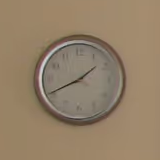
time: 1:40
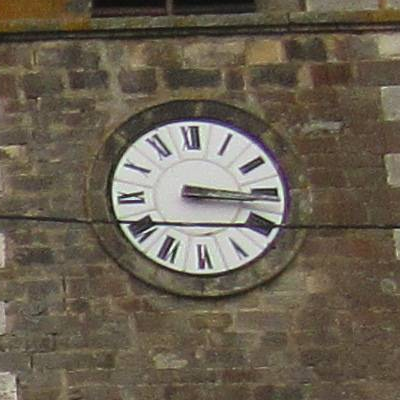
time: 3:16
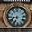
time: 6:43
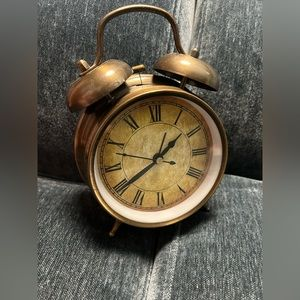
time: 1:39
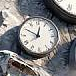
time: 12:49
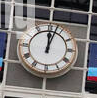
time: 12:02
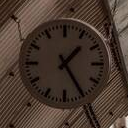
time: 1:24
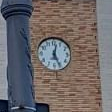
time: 12:26
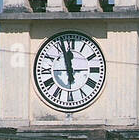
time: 11:57
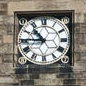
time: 10:45
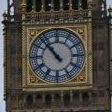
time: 10:53
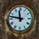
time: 11:46
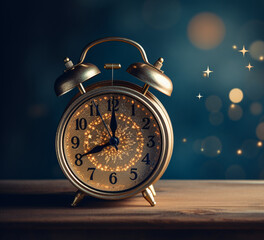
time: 8:00
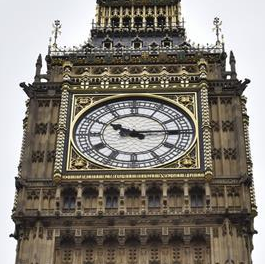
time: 10:14
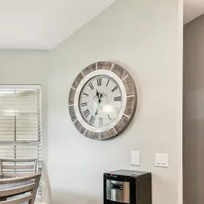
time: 11:33
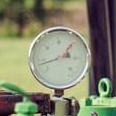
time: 1:42
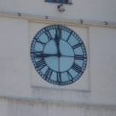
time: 11:43
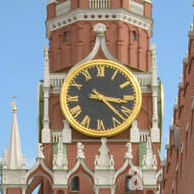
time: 3:22
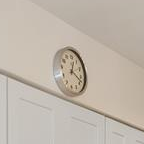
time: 12:18
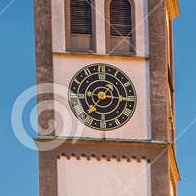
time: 7:15
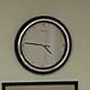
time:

────────

TASK PROMPT — Rewrite all of the rows above, replacing "time" with "displayed time" and leaving everything else unchanged. Omit the pictures from your answer.

FULL RESPONSE —
displayed time: 1:40
displayed time: 3:16
displayed time: 6:43
displayed time: 1:39
displayed time: 12:49
displayed time: 12:02
displayed time: 1:24
displayed time: 12:26
displayed time: 11:57
displayed time: 10:45
displayed time: 10:53
displayed time: 11:46
displayed time: 8:00
displayed time: 10:14
displayed time: 11:33
displayed time: 1:42
displayed time: 11:43
displayed time: 3:22
displayed time: 12:18
displayed time: 7:15
displayed time:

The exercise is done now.